If you are moving to start a new job or even the same job at a new job location, here are 10 tax tips on expenses that may be deductible on your tax return.
- Expenses must be close to the time you start work: moving expenses incurred within one year of the date you first report to work at a new job location.
- Distance Test: your new job location is at least 50 miles farther from your former home than your previous job location was from your former home.
- Time Test: you must work full time for at least 39 weeks during the first year at your new job location.
- Travel: lodging expenses (not meals) for yourself and household members while moving from your former home to your new home; transportation expenses, including airfare, vehicle mileage, parking fees and tolls you pay, but only one trip per person.

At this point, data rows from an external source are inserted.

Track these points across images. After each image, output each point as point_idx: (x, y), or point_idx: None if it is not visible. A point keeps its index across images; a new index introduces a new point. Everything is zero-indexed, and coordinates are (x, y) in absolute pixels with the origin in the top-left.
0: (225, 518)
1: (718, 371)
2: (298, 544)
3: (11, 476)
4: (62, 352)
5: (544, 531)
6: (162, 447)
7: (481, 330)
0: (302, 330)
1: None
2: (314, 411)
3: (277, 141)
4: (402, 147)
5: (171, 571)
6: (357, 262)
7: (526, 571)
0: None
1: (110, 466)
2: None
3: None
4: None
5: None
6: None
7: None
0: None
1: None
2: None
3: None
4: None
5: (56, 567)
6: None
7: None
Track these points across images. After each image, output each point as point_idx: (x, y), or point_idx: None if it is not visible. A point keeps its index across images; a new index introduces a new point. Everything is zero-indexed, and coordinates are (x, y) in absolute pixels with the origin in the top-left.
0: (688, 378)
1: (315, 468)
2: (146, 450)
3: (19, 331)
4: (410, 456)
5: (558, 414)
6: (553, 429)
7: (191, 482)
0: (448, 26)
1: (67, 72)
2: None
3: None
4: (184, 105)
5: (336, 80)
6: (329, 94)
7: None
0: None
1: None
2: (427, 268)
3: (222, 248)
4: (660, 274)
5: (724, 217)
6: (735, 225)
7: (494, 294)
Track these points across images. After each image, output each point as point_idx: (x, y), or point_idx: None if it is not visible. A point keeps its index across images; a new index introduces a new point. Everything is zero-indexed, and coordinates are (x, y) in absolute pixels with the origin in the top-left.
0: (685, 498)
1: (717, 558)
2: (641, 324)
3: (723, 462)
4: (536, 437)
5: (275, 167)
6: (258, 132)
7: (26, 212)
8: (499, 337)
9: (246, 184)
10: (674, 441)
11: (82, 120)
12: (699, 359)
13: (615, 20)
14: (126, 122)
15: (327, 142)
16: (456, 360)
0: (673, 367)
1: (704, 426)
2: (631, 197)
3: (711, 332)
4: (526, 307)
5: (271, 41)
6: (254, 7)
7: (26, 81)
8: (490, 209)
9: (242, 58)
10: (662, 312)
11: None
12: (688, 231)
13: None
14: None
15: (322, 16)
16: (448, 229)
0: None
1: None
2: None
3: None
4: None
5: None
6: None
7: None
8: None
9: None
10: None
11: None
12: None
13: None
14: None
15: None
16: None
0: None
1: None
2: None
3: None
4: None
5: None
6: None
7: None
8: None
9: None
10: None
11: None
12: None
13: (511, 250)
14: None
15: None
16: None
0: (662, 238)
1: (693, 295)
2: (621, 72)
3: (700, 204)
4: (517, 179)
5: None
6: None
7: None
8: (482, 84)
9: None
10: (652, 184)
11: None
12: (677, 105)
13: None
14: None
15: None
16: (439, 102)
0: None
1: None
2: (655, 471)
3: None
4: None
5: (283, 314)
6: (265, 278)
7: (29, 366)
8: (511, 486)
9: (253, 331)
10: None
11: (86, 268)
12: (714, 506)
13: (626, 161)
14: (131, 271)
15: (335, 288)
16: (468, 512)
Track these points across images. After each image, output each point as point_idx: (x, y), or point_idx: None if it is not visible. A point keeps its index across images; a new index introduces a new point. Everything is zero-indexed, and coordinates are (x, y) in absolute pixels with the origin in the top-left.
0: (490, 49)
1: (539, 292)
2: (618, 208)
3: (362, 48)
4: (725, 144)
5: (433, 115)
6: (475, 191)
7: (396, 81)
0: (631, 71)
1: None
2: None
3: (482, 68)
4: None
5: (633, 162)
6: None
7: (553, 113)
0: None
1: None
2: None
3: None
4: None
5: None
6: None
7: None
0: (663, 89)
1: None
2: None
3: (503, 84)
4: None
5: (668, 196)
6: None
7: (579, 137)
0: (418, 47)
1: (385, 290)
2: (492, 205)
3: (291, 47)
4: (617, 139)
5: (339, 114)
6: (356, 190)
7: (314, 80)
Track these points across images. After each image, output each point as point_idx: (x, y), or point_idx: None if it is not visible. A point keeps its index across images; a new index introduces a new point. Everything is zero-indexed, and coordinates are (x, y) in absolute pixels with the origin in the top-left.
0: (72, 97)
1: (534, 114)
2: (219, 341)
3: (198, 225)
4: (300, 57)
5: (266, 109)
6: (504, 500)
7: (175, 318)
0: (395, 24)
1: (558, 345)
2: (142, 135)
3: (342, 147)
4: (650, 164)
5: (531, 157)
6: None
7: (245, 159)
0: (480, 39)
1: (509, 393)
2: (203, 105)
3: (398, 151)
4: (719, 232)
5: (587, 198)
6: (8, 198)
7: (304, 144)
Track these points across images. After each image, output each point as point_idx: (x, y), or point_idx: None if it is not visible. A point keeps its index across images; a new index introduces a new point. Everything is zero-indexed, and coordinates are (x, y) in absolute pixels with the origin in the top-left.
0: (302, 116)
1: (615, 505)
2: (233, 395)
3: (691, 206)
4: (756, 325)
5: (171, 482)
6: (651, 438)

- Household goods: the cost of packing, crating and transporting your household goods and personal property, including the cost of shipping household pets.
- Utilities: the costs of connecting/disconnecting utilities.
- Nondeductible expenses: any part of the purchase price of your new home, car tags, a driver’s license renewal, costs of buying or selling a home, expenses of entering into or breaking a lease, or security deposits and storage charges.
- Form: use Form 3903, Moving Expenses.
- Reimbursed expenses: If your employer reimburses you for the costs of a move for which you took a deduction, the reimbursement may have to be included as income on your tax return.
- Update your address: be sure to update your address with the IRS and the U.S. Postal Service.